- Born: July 12, 1926. Brooklyn, NY
- Died: December 6, 2011 (aged 85)
- Occupation(s): Biochemist and M.D.
- Known for: Pioneer of neuroendocrinology

= Howard Sachs (scientist) =

American biochemist

Howard Sachs (July 12, 1926 – December 6, 2011), was a biochemist who helped pioneer the study of neuroendocrinology. His discoveries concerning the production of the hormone vasopressin laid the foundation for the field of hormone biosynthesis.

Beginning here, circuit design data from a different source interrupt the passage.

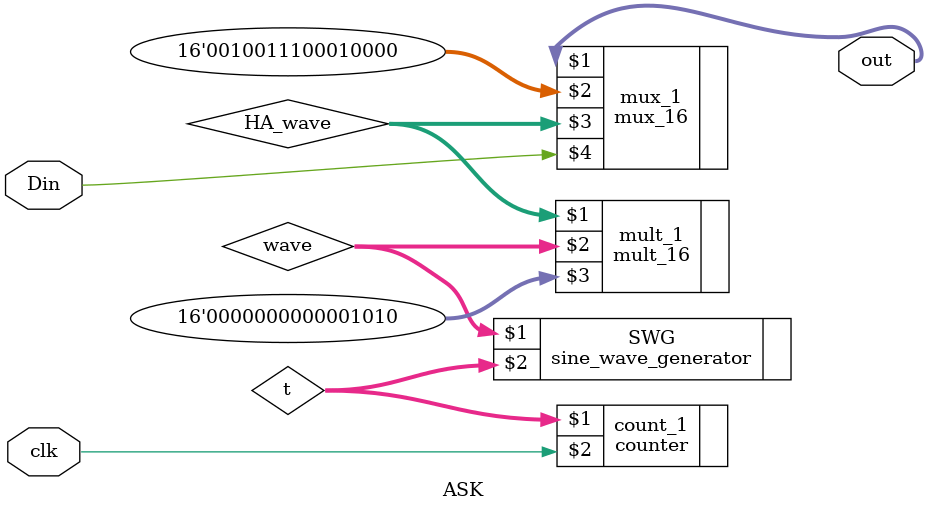
<source format=v>

module ASK(out,Din,clk);                //ASK Modulator
input Din,clk;                          //Din=input data stream 
output [15:0] out;                      //Modulated signal

wire [15:0] wave,HA_wave;               //wave-normal amplitude sinusoidal wave, HA_wave-High amplitude sinusoidal wave
wire [5:0]t;                            //t - running variable(0->63) that selects appropriate sine value from sine wave generator

counter count_1(t,clk);                 //t counts 0->63 based on clk
sine_wave_generator SWG(wave,t);                        //wave=sine value corresponding to t
mult_16 mult_1(HA_wave,wave,16'b0000000000001010);      //HA_wave=10xwave
mux_16 mux_1(out,16'b00010011100010000,HA_wave,Din);                     //Din=1 => High amplitude , Din=0 => Zero amplitude 
endmodule

</source>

==Early life and education ==

Sachs was born in the Brownsville, Brooklyn in New York City on July 1, 1926, to Leo and Bessie Sachs. He attended Stuyvesant High School in Manhattan. During World War II, Sachs served in Okinawa from 1944 to 1946. He attended Brooklyn College on the G.I. Bill, graduating with a B.S. in 1949. He earned an M.A. in organic chemistry from Columbia University in 1950 and a Ph.D. in biochemistry from Columbia in 1953, under the supervision of Professor Erwin Brand.

==Scientific career ==
Sachs joined the faculty at Case Western Reserve University in 1957 and was made a full professor in 1966. He left Case Western Reserve to become the section chief of neurochemistry at The Roche Institute of Molecular Biology. Through his research, Sachs discovered the relationship between neurophysin, an intracellular chaperone protein and vasopressin, the neurohormone that is critical for maintaining water balance in the body. He hypothesized that neurophysin and vasopressin are both part of a larger, inactive precursor protein, a prohormone, which is then enzymatically cleaved and processed within the secretory granule to produce and secrete both peptide products. Sachs' hypothesis preceded the discovery of proinsulin by 3 years, and his research laid the foundation for understanding the biosynthesis of all brain peptides and many proteins, which are major constituents involved in brain and neuroendocrine functions. Sachs showed that vasopressin was first synthesized as a prohormone in specialized nerve cells (called neurosecretory cells) in the hypothalamus and was then transported to the nerve terminals in the posterior pituitary where the vasopressin peptide was completely processed during axonal transport in secretory granules and ultimately secreted into the blood. He also showed that brain tissue could be kept intact and functional for two months in tissue culture, and contributed to the understanding of the interactions between the neuroendocrine neurons and neuroglial cells in the hypothalamal-neurohypophysial system (HNS).

== Medical career ==
At the height of his research career, Sachs left The Roche Institute of Molecular Biology to go to medical school. In 1976 he received an M.D. from Case Western Reserve University School of Medicine.